# [What you need to do]
Take the data below and copy exactly the lines starting at the one with "micrograph of normal" and finishing at the one with "non-Hodgkin's type, Low", both included.

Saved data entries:
· · ·
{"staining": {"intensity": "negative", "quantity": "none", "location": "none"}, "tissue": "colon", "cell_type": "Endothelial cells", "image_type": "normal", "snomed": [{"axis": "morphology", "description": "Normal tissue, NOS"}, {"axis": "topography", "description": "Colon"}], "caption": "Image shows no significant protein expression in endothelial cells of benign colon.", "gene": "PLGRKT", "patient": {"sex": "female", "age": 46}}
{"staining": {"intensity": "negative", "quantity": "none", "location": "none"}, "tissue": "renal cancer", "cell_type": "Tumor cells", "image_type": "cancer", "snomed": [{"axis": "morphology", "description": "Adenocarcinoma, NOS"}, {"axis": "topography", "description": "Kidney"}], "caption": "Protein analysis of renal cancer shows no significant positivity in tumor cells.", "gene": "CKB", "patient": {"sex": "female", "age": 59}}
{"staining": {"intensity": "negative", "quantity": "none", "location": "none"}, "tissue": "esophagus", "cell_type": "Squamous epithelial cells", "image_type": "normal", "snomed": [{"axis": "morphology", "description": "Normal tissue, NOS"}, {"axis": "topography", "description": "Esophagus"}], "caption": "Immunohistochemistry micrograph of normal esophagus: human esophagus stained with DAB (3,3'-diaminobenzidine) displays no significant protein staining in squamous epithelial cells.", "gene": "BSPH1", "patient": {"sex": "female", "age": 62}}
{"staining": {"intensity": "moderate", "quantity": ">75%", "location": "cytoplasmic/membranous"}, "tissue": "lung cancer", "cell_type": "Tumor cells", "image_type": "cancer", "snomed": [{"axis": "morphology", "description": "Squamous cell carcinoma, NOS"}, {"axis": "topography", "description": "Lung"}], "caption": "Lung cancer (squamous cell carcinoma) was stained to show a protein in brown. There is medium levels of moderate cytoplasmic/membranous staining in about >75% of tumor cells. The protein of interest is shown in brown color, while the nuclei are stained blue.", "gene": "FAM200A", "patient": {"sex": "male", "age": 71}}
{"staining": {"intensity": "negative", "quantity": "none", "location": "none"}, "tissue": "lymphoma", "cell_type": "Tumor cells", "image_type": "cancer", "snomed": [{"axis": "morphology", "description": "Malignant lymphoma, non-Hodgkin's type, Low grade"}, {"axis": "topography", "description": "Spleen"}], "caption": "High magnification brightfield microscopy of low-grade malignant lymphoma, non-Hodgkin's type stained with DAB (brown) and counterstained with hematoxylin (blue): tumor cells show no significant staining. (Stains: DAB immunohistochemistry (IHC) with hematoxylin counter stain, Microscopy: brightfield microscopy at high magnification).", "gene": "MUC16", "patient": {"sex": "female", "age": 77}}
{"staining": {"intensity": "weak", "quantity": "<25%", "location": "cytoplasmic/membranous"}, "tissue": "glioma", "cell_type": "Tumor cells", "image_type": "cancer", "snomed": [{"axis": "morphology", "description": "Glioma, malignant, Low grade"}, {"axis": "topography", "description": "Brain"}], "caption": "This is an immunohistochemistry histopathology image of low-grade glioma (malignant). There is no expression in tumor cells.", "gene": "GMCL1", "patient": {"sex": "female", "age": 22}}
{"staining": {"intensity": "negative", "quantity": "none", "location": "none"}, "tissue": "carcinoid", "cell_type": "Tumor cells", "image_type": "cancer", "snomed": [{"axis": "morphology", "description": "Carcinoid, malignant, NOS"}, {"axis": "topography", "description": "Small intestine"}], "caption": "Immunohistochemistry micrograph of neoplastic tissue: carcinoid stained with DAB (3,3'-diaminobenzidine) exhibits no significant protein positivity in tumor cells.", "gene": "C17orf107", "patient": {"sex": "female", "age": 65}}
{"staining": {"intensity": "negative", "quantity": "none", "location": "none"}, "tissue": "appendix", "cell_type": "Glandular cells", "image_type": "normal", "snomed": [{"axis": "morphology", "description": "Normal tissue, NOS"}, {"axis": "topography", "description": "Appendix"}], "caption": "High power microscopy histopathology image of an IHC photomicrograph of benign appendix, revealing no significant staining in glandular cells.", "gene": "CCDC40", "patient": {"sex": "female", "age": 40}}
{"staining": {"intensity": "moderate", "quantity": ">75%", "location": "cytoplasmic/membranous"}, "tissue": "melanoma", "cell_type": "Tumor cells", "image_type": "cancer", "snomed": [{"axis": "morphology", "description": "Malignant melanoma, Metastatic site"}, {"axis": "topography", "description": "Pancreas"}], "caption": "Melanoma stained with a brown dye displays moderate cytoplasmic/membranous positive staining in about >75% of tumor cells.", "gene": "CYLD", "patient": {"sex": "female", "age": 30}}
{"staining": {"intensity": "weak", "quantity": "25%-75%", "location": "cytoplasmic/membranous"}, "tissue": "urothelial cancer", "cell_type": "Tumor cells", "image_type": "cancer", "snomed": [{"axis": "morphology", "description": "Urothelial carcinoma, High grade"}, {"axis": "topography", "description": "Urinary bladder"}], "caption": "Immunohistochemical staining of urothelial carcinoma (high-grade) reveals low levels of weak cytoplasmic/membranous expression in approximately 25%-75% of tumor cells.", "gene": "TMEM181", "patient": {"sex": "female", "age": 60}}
· · ·
# [Written response]
{"staining": {"intensity": "negative", "quantity": "none", "location": "none"}, "tissue": "esophagus", "cell_type": "Squamous epithelial cells", "image_type": "normal", "snomed": [{"axis": "morphology", "description": "Normal tissue, NOS"}, {"axis": "topography", "description": "Esophagus"}], "caption": "Immunohistochemistry micrograph of normal esophagus: human esophagus stained with DAB (3,3'-diaminobenzidine) displays no significant protein staining in squamous epithelial cells.", "gene": "BSPH1", "patient": {"sex": "female", "age": 62}}
{"staining": {"intensity": "moderate", "quantity": ">75%", "location": "cytoplasmic/membranous"}, "tissue": "lung cancer", "cell_type": "Tumor cells", "image_type": "cancer", "snomed": [{"axis": "morphology", "description": "Squamous cell carcinoma, NOS"}, {"axis": "topography", "description": "Lung"}], "caption": "Lung cancer (squamous cell carcinoma) was stained to show a protein in brown. There is medium levels of moderate cytoplasmic/membranous staining in about >75% of tumor cells. The protein of interest is shown in brown color, while the nuclei are stained blue.", "gene": "FAM200A", "patient": {"sex": "male", "age": 71}}
{"staining": {"intensity": "negative", "quantity": "none", "location": "none"}, "tissue": "lymphoma", "cell_type": "Tumor cells", "image_type": "cancer", "snomed": [{"axis": "morphology", "description": "Malignant lymphoma, non-Hodgkin's type, Low grade"}, {"axis": "topography", "description": "Spleen"}], "caption": "High magnification brightfield microscopy of low-grade malignant lymphoma, non-Hodgkin's type stained with DAB (brown) and counterstained with hematoxylin (blue): tumor cells show no significant staining. (Stains: DAB immunohistochemistry (IHC) with hematoxylin counter stain, Microscopy: brightfield microscopy at high magnification).", "gene": "MUC16", "patient": {"sex": "female", "age": 77}}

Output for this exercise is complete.